Perhaps there's one specific app causing you the most grief — the one that wears a groove in your brain and always leaves you feeling worse after using it. You know the one.
The question isn't "how can I use less technology?"
The question is "what version of my life becomes possible when my attention is truly my own?"
If some part of this resonates, I invite you to join me in some form of digital rebalancing this summer. Not to abandon the modern world entirely, but to reclaim what's being stolen from us minute by minute, scroll by scroll.
Transmission From the Analog-ish Side
I promise to report back with unfiltered truths from this journey. I might be blissfully writing songs in my garden by July, or I might be having a meltdown at my kid's doctor because I can't access their health chart.
Either way, I'll tell you the truth. Because this isn't about perfection—it's about reclamation. It's about carving out space for the creative universe that's trying to catch up here on earth time.
The summer of dumb and light(phone) begins now.
I’ll be seeing you through the portal 🌀
Fun in the Footnotes!
To provide you with distraction free reading, I put all links and my many thought-tangents here in the footnotes for you explore. I am an affiliate of Bookshop.org where we help raise money for local bookshops because Bezos has quite enough, thank you very much.
Eddie Vedder talks about The Curse, the alchemical transmutation of pain through creating music that the audience reinterprets, changing the meaning and healing the singer. Every time I see this clip, I cry.
Ghosting Spotify: A How-To Guide
KATE ELLEN AND SETH WERKHEISER
·
APR 20
Spotify, much like social media, has become one of those corporate structures so deeply embedded in our daily lives that it’s hard to imagine a world without it. It’s the soundtrack to your morning commute, the background noise to your workday, and the curated vibe for your weekend hangouts.
4 days ago · 8 likes · 6 comments · Bree Stilwell
https://www.thelightphone.com/
How to Break Up with Your Phone by Catherine Price
Video by Eddie Burback on giving up his smartphone for a month. Funny. 45 minutes of insight from the younger generation.
Powerful Ted Talk by Carole Cadwalladr, “This Is What a Digital Coup Looks Like” — she was the woman who helped break the story of Cambridge Analytica, she recently returned to the stage to give an update after years of defending herself against a legal takedown.
Lightphone does offer lots of options, including being able to swap your sim card back and forth, so some people "go light" on the weekends and works with lots of different carriers.

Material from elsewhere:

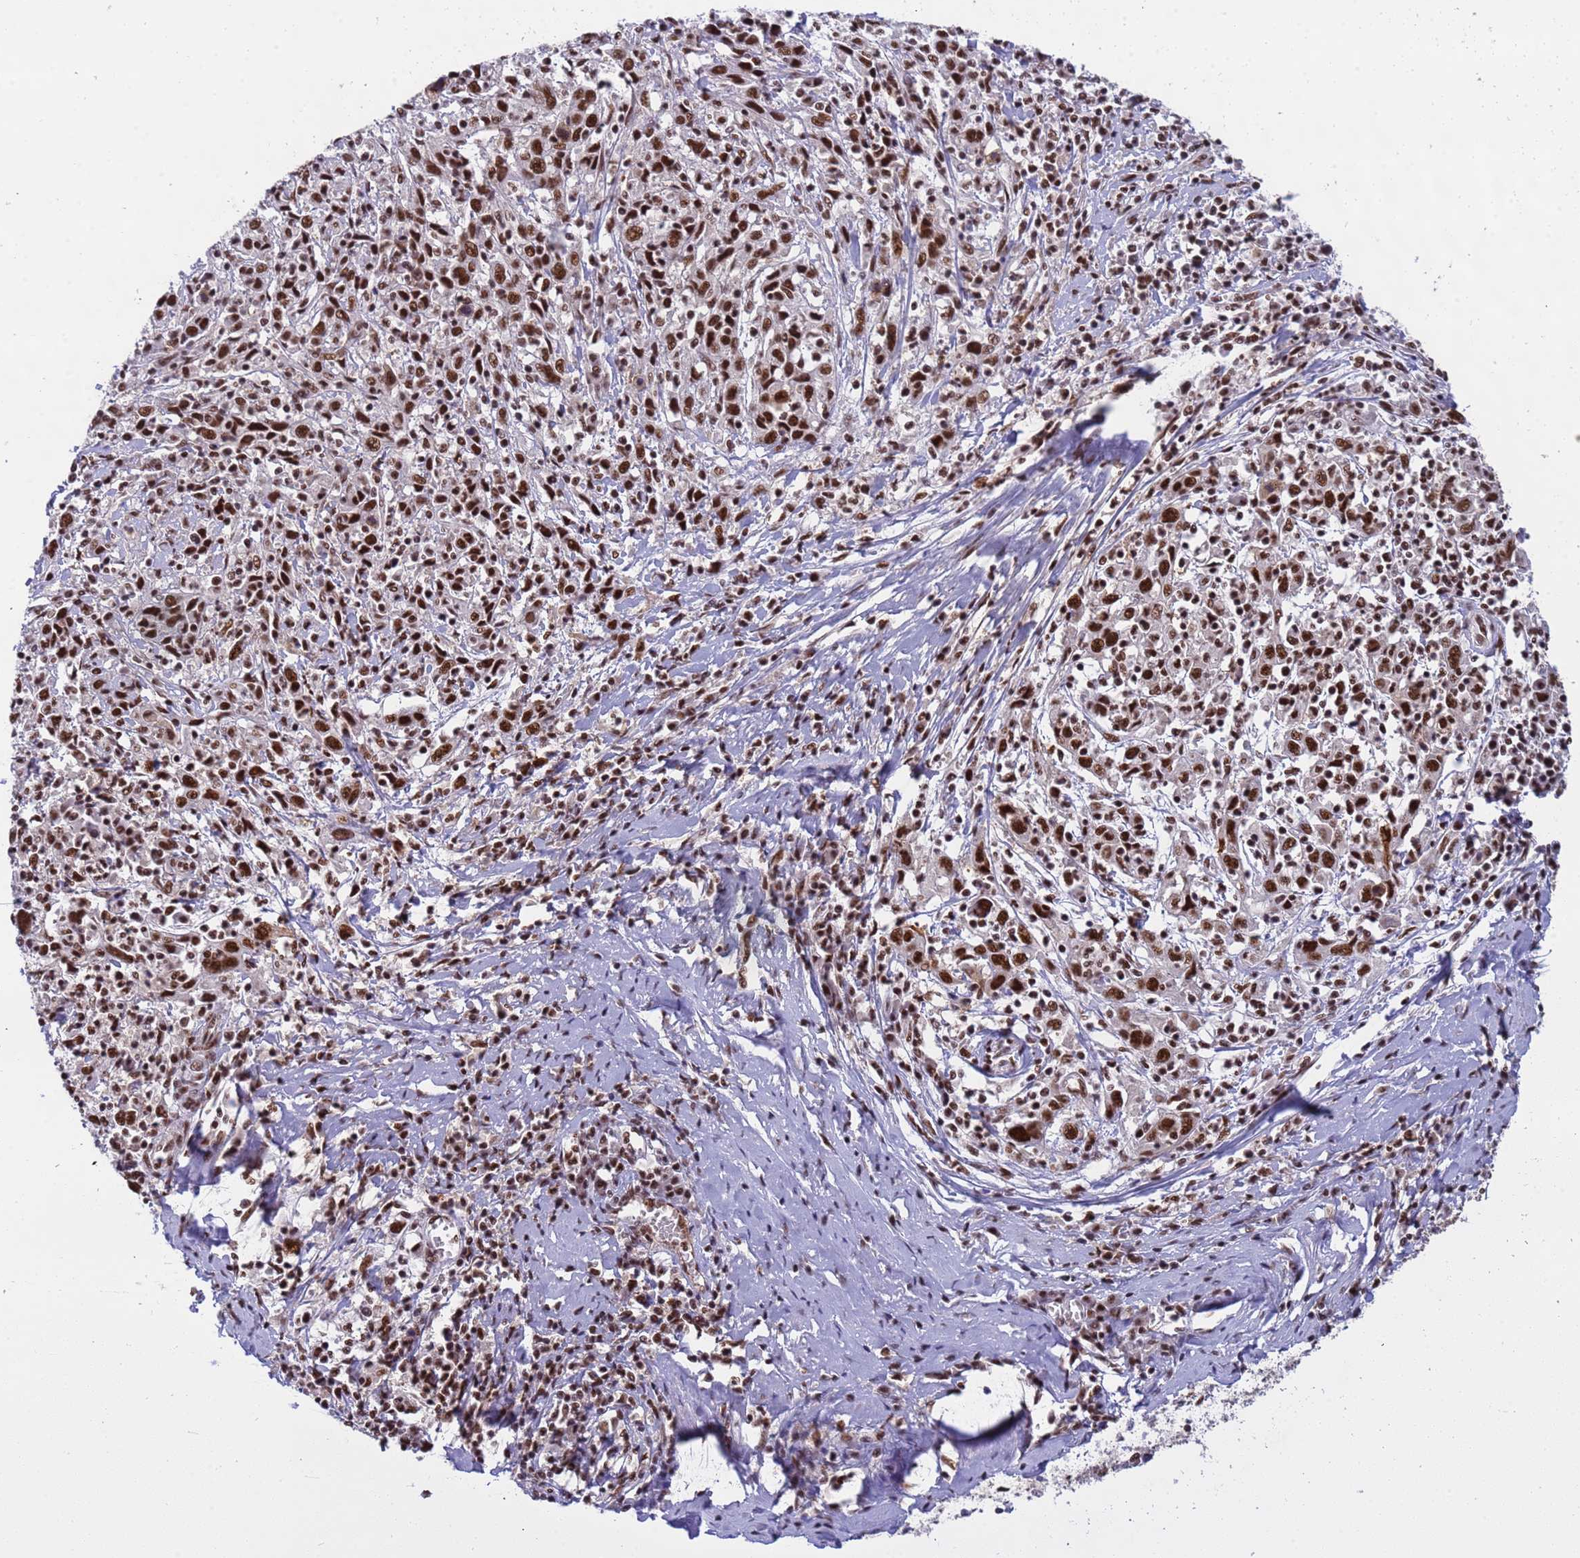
{"staining": {"intensity": "strong", "quantity": ">75%", "location": "nuclear"}, "tissue": "cervical cancer", "cell_type": "Tumor cells", "image_type": "cancer", "snomed": [{"axis": "morphology", "description": "Squamous cell carcinoma, NOS"}, {"axis": "topography", "description": "Cervix"}], "caption": "Strong nuclear expression is present in approximately >75% of tumor cells in cervical cancer (squamous cell carcinoma). (IHC, brightfield microscopy, high magnification).", "gene": "SRRT", "patient": {"sex": "female", "age": 46}}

That is unless, of course, you have certain iPhones which they have started hardwiring the sim cards into the phone which, coolcoolcool, just like them to make things more difficult and less versatile. Also, I am not an affiliate of Lightphone.
A thoughtful and creative video by Struthless that crystallized what many of us are feeling. His thesis? The veil has dropped. We're no longer under the illusion that we're "users" of the internet—we've finally recognized that we are the thing being used. He charts a massive cultural vibe shift happening right now: people waking up to their digital exploitation and seeking refuge in analog technologies. It's not nostalgia driving the revival of film cameras, vinyl records, and dumb phones—it's a collective reclaiming of agency. The pendulum is swinging back.
The Sun Magazine. This is one of the very best things on earth. Just sayin.